My setting of this psalm text began as a class assignment when I was an undergraduate student. We were tasked to write a Medieval chant-like melody, and this is more or less what I came up with on a short, two-staff assignment handout.
Years later, I encountered the handout in a file of old papers, sang through the melody, and thought it might be promising as a longer piece. I adapted a few notes here and there so that it would work in a two-voice canon, which I use heavily as the piece develops.
It's rather a simple piece to perform, as it turns out.
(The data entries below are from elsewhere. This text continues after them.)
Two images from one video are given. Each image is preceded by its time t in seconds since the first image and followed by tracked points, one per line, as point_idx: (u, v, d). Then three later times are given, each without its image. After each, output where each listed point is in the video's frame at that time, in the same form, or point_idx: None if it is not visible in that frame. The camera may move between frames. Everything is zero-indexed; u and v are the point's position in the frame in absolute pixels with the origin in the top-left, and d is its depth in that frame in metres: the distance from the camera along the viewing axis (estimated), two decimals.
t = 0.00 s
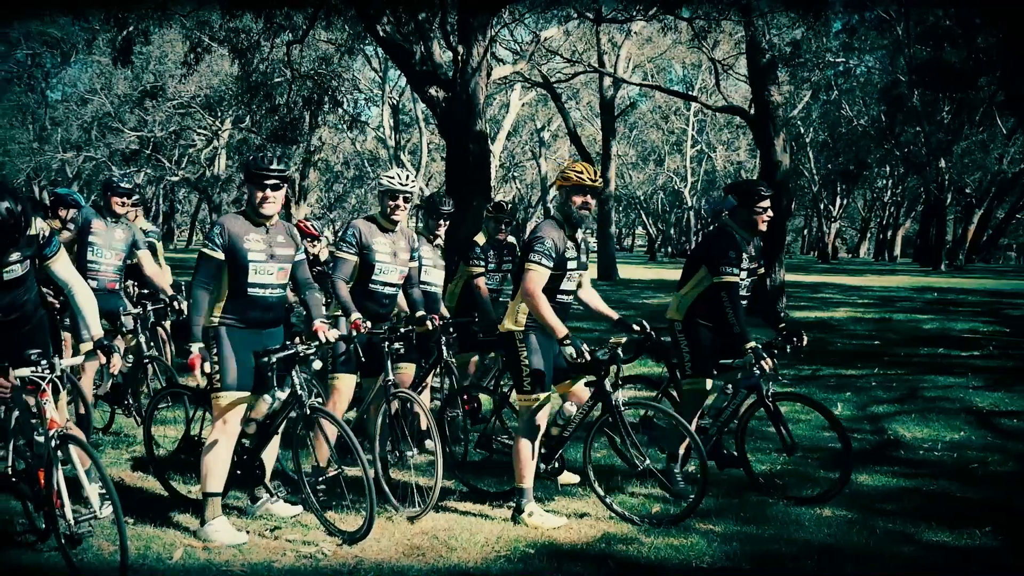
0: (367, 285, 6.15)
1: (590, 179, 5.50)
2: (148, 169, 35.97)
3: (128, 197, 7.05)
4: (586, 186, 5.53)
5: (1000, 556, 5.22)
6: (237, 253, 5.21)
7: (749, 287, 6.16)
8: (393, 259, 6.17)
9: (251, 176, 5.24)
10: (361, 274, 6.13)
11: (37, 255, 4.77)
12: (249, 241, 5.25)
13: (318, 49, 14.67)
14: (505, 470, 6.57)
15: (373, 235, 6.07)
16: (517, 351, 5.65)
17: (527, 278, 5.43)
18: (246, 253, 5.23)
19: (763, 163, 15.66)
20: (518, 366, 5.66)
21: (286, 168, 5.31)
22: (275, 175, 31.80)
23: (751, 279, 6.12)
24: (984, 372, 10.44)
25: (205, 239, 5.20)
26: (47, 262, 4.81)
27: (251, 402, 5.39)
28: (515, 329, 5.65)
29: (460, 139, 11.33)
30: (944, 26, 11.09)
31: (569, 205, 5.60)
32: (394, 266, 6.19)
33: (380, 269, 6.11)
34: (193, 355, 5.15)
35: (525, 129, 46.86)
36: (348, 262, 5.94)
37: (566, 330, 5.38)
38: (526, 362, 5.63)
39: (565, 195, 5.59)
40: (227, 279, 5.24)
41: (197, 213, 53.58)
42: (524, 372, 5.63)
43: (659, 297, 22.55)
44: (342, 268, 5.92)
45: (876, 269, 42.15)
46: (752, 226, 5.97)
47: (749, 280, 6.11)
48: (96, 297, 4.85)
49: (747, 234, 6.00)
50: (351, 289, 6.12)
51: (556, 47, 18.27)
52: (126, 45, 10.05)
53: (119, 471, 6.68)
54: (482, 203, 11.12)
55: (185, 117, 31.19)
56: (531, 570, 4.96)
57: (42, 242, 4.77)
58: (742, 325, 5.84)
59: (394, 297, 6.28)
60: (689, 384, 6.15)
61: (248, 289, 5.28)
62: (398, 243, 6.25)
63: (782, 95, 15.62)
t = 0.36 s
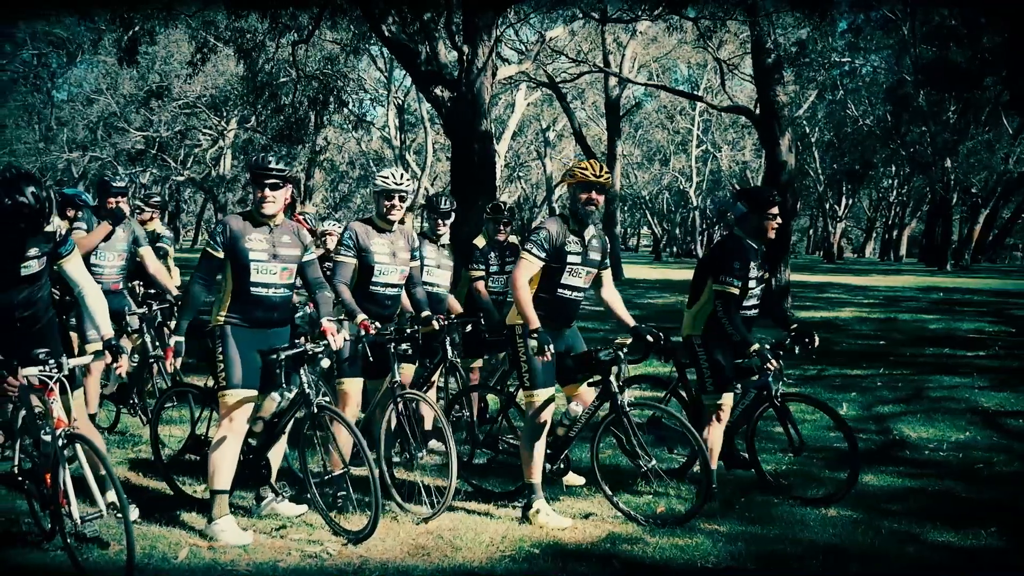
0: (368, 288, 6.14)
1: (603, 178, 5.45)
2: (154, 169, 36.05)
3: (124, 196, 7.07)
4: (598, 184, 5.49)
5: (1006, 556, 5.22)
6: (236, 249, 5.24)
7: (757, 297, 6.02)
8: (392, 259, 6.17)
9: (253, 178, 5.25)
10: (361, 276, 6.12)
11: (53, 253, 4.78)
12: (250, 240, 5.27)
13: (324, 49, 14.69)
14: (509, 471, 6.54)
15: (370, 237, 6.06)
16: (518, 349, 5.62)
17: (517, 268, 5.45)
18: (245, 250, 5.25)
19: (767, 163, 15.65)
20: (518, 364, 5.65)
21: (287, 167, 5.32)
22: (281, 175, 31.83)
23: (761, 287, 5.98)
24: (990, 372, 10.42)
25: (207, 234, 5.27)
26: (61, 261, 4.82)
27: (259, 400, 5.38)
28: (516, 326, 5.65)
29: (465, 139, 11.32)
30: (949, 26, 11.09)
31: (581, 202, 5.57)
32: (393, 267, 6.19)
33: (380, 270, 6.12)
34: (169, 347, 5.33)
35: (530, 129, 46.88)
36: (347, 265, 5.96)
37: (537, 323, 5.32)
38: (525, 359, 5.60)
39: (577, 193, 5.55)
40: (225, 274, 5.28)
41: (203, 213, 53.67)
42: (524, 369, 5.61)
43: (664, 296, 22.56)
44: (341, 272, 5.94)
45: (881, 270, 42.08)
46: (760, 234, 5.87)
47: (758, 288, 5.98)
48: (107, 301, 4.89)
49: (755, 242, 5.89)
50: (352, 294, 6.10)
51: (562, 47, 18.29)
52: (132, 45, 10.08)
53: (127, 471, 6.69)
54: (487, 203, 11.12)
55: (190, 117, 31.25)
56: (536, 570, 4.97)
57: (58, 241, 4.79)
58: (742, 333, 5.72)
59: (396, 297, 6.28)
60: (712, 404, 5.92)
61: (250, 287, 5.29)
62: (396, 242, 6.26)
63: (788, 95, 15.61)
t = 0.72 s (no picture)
0: (364, 292, 6.13)
1: (599, 178, 5.42)
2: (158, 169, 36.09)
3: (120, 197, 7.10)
4: (595, 186, 5.42)
5: (1010, 556, 5.21)
6: (239, 248, 5.27)
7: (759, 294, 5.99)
8: (383, 258, 6.16)
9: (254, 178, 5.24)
10: (354, 281, 6.11)
11: (72, 253, 4.77)
12: (253, 240, 5.29)
13: (328, 49, 14.70)
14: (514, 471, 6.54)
15: (356, 241, 6.02)
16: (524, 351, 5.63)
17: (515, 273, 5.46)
18: (248, 248, 5.28)
19: (771, 163, 15.65)
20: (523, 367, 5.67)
21: (289, 168, 5.30)
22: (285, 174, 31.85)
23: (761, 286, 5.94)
24: (994, 372, 10.40)
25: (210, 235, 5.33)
26: (78, 262, 4.81)
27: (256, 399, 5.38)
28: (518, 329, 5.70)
29: (469, 138, 11.32)
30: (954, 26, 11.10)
31: (576, 205, 5.47)
32: (385, 267, 6.18)
33: (372, 272, 6.10)
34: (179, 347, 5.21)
35: (534, 130, 46.90)
36: (340, 272, 5.98)
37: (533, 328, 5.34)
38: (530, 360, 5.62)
39: (572, 195, 5.45)
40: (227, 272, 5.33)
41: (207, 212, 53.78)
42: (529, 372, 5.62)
43: (668, 296, 22.56)
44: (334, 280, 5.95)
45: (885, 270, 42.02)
46: (756, 237, 5.80)
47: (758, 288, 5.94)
48: (120, 306, 4.89)
49: (752, 244, 5.82)
50: (348, 300, 6.09)
51: (565, 47, 18.30)
52: (136, 45, 10.09)
53: (132, 471, 6.70)
54: (490, 202, 11.11)
55: (194, 117, 31.30)
56: (541, 570, 4.96)
57: (78, 241, 4.78)
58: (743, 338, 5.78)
59: (392, 296, 6.29)
60: (716, 402, 5.90)
61: (252, 286, 5.30)
62: (386, 239, 6.25)
63: (791, 95, 15.59)
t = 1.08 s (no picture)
0: (363, 293, 6.13)
1: (587, 177, 5.48)
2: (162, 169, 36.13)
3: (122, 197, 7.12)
4: (578, 183, 5.49)
5: (1014, 557, 5.20)
6: (234, 250, 5.30)
7: (758, 297, 6.00)
8: (380, 257, 6.16)
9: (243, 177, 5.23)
10: (352, 282, 6.11)
11: (106, 256, 4.73)
12: (247, 241, 5.32)
13: (332, 49, 14.72)
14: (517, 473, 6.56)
15: (352, 242, 6.03)
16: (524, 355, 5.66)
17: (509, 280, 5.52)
18: (243, 249, 5.31)
19: (775, 163, 15.64)
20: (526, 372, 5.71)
21: (278, 168, 5.27)
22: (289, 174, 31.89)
23: (757, 288, 5.96)
24: (997, 372, 10.39)
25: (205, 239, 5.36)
26: (111, 265, 4.77)
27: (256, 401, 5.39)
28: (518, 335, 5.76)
29: (472, 138, 11.32)
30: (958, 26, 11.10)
31: (557, 204, 5.58)
32: (382, 266, 6.18)
33: (370, 272, 6.11)
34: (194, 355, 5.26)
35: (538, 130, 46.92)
36: (337, 275, 5.99)
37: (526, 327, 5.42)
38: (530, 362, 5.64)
39: (557, 194, 5.56)
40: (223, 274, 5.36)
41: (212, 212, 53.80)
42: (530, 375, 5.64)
43: (672, 296, 22.55)
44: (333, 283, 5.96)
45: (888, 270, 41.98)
46: (740, 238, 5.92)
47: (754, 290, 5.95)
48: (148, 314, 4.85)
49: (738, 246, 5.94)
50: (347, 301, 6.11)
51: (568, 47, 18.28)
52: (139, 45, 10.11)
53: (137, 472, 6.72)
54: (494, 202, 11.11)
55: (198, 117, 31.33)
56: (545, 570, 4.97)
57: (112, 244, 4.74)
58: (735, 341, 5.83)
59: (392, 294, 6.27)
60: (716, 403, 5.87)
61: (249, 287, 5.33)
62: (380, 237, 6.25)
63: (795, 94, 15.58)
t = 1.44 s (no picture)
0: (368, 293, 6.14)
1: (578, 176, 5.44)
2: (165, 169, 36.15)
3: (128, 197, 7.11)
4: (568, 184, 5.44)
5: (1017, 556, 5.19)
6: (226, 250, 5.27)
7: (759, 294, 5.96)
8: (385, 257, 6.20)
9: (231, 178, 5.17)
10: (358, 282, 6.12)
11: (139, 258, 4.81)
12: (238, 241, 5.29)
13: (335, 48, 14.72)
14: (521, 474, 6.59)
15: (357, 242, 6.02)
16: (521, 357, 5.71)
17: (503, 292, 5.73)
18: (235, 249, 5.28)
19: (779, 163, 15.62)
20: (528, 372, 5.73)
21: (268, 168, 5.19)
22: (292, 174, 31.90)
23: (756, 286, 5.92)
24: (1001, 372, 10.37)
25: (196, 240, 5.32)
26: (143, 266, 4.85)
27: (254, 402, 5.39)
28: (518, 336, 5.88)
29: (475, 138, 11.32)
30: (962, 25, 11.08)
31: (546, 204, 5.55)
32: (387, 265, 6.20)
33: (376, 272, 6.12)
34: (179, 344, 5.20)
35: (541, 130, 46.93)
36: (341, 276, 5.94)
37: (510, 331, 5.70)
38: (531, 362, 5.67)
39: (546, 194, 5.52)
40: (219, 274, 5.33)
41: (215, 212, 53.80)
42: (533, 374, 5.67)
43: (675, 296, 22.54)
44: (337, 284, 5.90)
45: (891, 270, 41.95)
46: (737, 234, 5.89)
47: (753, 287, 5.92)
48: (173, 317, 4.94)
49: (735, 242, 5.92)
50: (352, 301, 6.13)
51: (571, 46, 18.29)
52: (143, 45, 10.11)
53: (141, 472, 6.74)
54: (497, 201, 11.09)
55: (201, 116, 31.33)
56: (548, 570, 4.96)
57: (146, 245, 4.82)
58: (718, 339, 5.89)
59: (397, 294, 6.30)
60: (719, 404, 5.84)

Once the parts that sing the melody are secure with their notes, the rest of the piece is getting the rhythm and energy of the "alleluias" under control. I imagine most choirs will find this piece easier to put together than expected. Smaller choirs can manage the piece, even if there is only one person per part. When I've performed it with such an ensemble, I had the organist improvise a quasi-droned accompaniment from m. 18 onward.
I've heard that some choirs have made adaptations to the parts, such as asking a few tenors to sing the alto 2 part when it splits, or alternatively having a few altos sing the tenor part, if an ensemble is short on tenors. If there are not enough basses, omitting some of the doubled notes in the bass towards the end might work as well. However, the open fifths of the altos are a very important sonority throughout, and none of their notes should be eliminated.
Text (Psalms 34:1-3)
Benedicam Dominum in omni tempore; semper laus ejus ore meo.
Audiant mansueti, et laetentur.
Magnificate Dominum mecum, et exaltemus nomen ejus in idipsum.
I will bless the Lord at all times: His praise shall continually be in my mouth.
The humble shall hear thereof, and be glad.
Magnify the Lord with me, and let us exalt his name together.